Extracted records:
---

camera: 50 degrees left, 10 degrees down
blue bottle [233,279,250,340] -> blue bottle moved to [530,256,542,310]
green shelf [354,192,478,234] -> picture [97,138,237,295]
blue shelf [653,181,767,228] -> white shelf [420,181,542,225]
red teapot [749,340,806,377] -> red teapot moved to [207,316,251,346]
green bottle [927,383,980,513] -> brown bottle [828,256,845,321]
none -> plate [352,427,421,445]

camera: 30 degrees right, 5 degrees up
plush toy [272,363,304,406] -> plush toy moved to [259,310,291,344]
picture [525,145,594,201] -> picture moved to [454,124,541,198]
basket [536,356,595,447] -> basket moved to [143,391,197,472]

---

What needs to be done
Set the records above down again, exactly as they read.

Expected answer
camera: 50 degrees left, 10 degrees down
blue bottle [233,279,250,340] -> blue bottle moved to [530,256,542,310]
green shelf [354,192,478,234] -> picture [97,138,237,295]
blue shelf [653,181,767,228] -> white shelf [420,181,542,225]
red teapot [749,340,806,377] -> red teapot moved to [207,316,251,346]
green bottle [927,383,980,513] -> brown bottle [828,256,845,321]
none -> plate [352,427,421,445]

camera: 30 degrees right, 5 degrees up
plush toy [272,363,304,406] -> plush toy moved to [259,310,291,344]
picture [525,145,594,201] -> picture moved to [454,124,541,198]
basket [536,356,595,447] -> basket moved to [143,391,197,472]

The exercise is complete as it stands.